▽

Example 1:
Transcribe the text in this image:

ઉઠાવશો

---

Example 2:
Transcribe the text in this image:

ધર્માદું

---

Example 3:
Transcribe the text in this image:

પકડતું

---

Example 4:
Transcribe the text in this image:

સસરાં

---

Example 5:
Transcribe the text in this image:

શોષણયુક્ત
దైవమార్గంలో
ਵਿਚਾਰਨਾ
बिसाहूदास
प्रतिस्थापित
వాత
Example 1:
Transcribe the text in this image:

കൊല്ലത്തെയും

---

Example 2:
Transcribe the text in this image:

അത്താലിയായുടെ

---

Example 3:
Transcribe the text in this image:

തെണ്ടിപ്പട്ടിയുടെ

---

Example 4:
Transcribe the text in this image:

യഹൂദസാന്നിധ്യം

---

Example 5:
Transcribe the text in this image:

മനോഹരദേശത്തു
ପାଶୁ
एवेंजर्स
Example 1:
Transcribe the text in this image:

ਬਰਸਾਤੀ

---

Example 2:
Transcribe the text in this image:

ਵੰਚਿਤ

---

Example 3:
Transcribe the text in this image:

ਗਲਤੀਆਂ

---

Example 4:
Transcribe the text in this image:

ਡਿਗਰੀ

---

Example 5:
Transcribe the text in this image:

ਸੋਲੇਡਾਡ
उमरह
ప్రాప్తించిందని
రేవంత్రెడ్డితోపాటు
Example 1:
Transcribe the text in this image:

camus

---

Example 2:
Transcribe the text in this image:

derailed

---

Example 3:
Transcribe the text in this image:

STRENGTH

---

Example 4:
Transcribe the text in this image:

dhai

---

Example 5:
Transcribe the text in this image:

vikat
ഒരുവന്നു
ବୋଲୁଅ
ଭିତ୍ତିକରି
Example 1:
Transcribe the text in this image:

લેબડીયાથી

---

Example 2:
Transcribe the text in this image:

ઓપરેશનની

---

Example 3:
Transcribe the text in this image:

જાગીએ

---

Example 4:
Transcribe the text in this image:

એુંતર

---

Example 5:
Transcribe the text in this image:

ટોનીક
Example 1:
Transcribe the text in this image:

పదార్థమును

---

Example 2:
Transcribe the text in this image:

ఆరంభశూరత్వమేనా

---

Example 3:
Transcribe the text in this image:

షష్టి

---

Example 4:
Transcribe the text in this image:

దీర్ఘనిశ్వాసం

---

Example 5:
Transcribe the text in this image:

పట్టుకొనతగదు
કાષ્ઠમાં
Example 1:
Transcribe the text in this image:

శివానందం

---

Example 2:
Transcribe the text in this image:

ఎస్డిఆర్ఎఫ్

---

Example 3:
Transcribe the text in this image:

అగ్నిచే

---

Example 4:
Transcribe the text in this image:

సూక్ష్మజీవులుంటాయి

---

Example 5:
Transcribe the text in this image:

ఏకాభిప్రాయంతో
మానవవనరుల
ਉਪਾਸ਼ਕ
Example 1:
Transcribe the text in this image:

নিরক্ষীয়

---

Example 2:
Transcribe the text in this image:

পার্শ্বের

△

### What this task involves
All entries should be transcribed verbatim.

### Solution for this problem
Example 1:
Transcribe the text in this image:

ઉઠાવશો

---

Example 2:
Transcribe the text in this image:

ધર્માદું

---

Example 3:
Transcribe the text in this image:

પકડતું

---

Example 4:
Transcribe the text in this image:

સસરાં

---

Example 5:
Transcribe the text in this image:

શોષણયુક્ત
దైవమార్గంలో
ਵਿਚਾਰਨਾ
बिसाहूदास
प्रतिस्थापित
వాత
Example 1:
Transcribe the text in this image:

കൊല്ലത്തെയും

---

Example 2:
Transcribe the text in this image:

അത്താലിയായുടെ

---

Example 3:
Transcribe the text in this image:

തെണ്ടിപ്പട്ടിയുടെ

---

Example 4:
Transcribe the text in this image:

യഹൂദസാന്നിധ്യം

---

Example 5:
Transcribe the text in this image:

മനോഹരദേശത്തു
ପାଶୁ
एवेंजर्स
Example 1:
Transcribe the text in this image:

ਬਰਸਾਤੀ

---

Example 2:
Transcribe the text in this image:

ਵੰਚਿਤ

---

Example 3:
Transcribe the text in this image:

ਗਲਤੀਆਂ

---

Example 4:
Transcribe the text in this image:

ਡਿਗਰੀ

---

Example 5:
Transcribe the text in this image:

ਸੋਲੇਡਾਡ
उमरह
ప్రాప్తించిందని
రేవంత్రెడ్డితోపాటు
Example 1:
Transcribe the text in this image:

camus

---

Example 2:
Transcribe the text in this image:

derailed

---

Example 3:
Transcribe the text in this image:

STRENGTH

---

Example 4:
Transcribe the text in this image:

dhai

---

Example 5:
Transcribe the text in this image:

vikat
ഒരുവന്നു
ବୋଲୁଅ
ଭିତ୍ତିକରି
Example 1:
Transcribe the text in this image:

લેબડીયાથી

---

Example 2:
Transcribe the text in this image:

ઓપરેશનની

---

Example 3:
Transcribe the text in this image:

જાગીએ

---

Example 4:
Transcribe the text in this image:

એુંતર

---

Example 5:
Transcribe the text in this image:

ટોનીક
Example 1:
Transcribe the text in this image:

పదార్థమును

---

Example 2:
Transcribe the text in this image:

ఆరంభశూరత్వమేనా

---

Example 3:
Transcribe the text in this image:

షష్టి

---

Example 4:
Transcribe the text in this image:

దీర్ఘనిశ్వాసం

---

Example 5:
Transcribe the text in this image:

పట్టుకొనతగదు
કાષ્ઠમાં
Example 1:
Transcribe the text in this image:

శివానందం

---

Example 2:
Transcribe the text in this image:

ఎస్డిఆర్ఎఫ్

---

Example 3:
Transcribe the text in this image:

అగ్నిచే

---

Example 4:
Transcribe the text in this image:

సూక్ష్మజీవులుంటాయి

---

Example 5:
Transcribe the text in this image:

ఏకాభిప్రాయంతో
మానవవనరుల
ਉਪਾਸ਼ਕ
Example 1:
Transcribe the text in this image:

নিরক্ষীয়

---

Example 2:
Transcribe the text in this image:

পার্শ্বের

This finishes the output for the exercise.